I could see Lizzie in her; the Turner gene pool was strong in both of them. “Dinah had him reeled in.”

“Still, who believes that kind of crap? I guess I shouldn’t be so hard on him, but he should have talked to me.” She shifted the bakery box from one arm to the other.

“He probably didn’t want you to be involved.” Or he didn’t want his beloved daughter to know about the mess he had made of things. “If you don’t mind me asking, did he know about what she was doing, at any point?” I had been wondered about that; was Rusty aware of the illegal nature of what Dinah was doing from the start, or was he totally oblivious?

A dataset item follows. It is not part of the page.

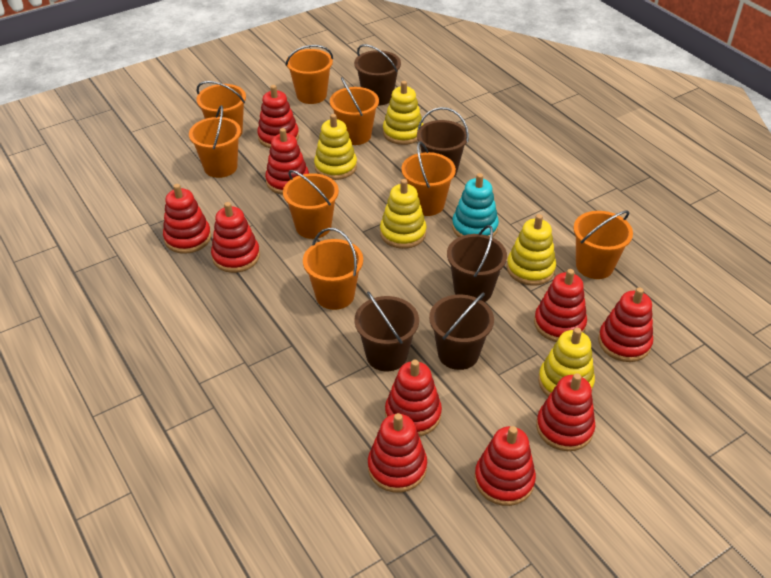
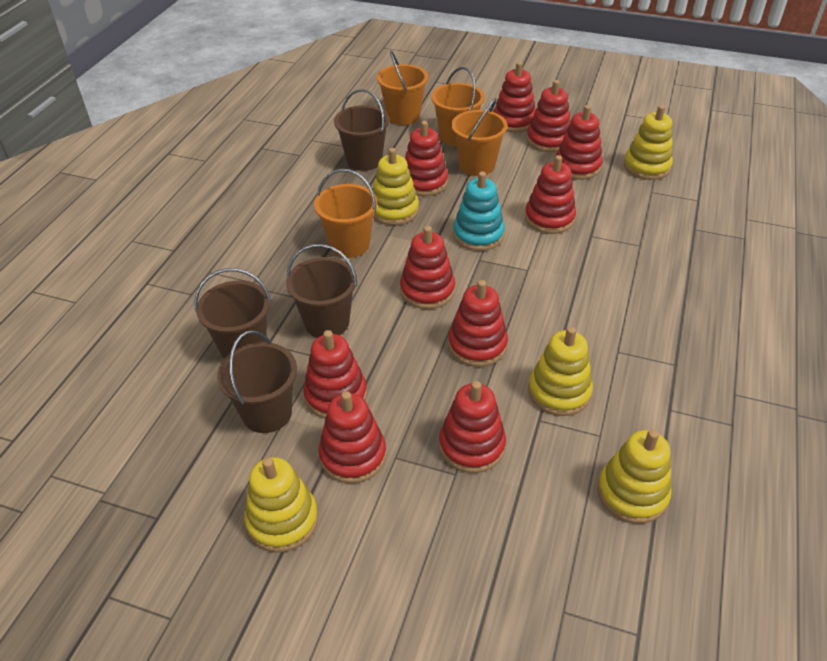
brown bucket: [354,44,401,106] [354,291,419,371] [417,107,469,178] [429,292,494,370] [447,225,507,302] = 5 -> [194,268,271,359] [217,330,297,433] [286,244,357,338] [334,89,389,171] = 4
orange bucket: [189,105,241,178] [196,81,246,137] [283,170,339,239] [286,45,333,104] [303,228,363,310] [330,77,379,145] [401,141,456,216] [573,210,633,279] = 8 -> [314,169,377,258] [377,51,428,125] [431,67,485,146] [451,98,508,176] = 4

“Not really.” She grimaced and shrugged. “He kind of knew about some of it, but she told him there was a legal way to make money by setting up some corporations. He and poor old Melvyn had been working on a plan to develop this place to be Wynter Acres.” She shuffled in place, kicking at the flagstones that edged the drive. “Tom drew up a plan, and got his buddy Junior to give it the green light, and it got bundled into the whole scam operation. My dad found out, but he didn’t want Tom to get in trouble. Then Melvyn got wind of it, got POed, filed a lawsuit to stop them using his name, and threatened to expose the whole thing.” She shook her head.

That explained the shoddy plat. “It’s a mess,” I said, “and it’s going to take time to sort out.” Junior Bradley was going to be in some trouble, too, it sounded like.

“You better believe it,” she said fervently.

“But the good thing is, it looks like we’ll be able to get rid of any outstanding lawsuits between us. We’ll talk about it another day.”

She nodded. “Anyway, when Dad got scared by her fake Russian mobsters, Dinah told him he should use his hunting cabin in the woods, just disappear for a while. She’d help him out. He took money out of the bank and gave it to her to help him. She supposedly used it for food. He lived in there for a long time, and she kept upping the ante, telling him the thugs were back, and if he came out of hiding they might kidnap me to try to pressure him.”

“She is some piece of work!”

With a glowering look that reminded me of Lizzie, Binny said, “I can’t wait to see her in court for murdering Tom!” She hung her head for a moment. “Anyway, poor Melvyn must have been suspicious, and I guess he told Dinah that he was going to the cops to tell them what he knew.”

“He got a bank statement in the name of Turner Wynter Global Enterprise, one of Dinah’s shell companies,” I explained. “He was suspicious, all right. All that time he had thought Rusty was in on it, but I think he finally figured out it was Dinah at the heart of it. Especially after Rusty disappeared.”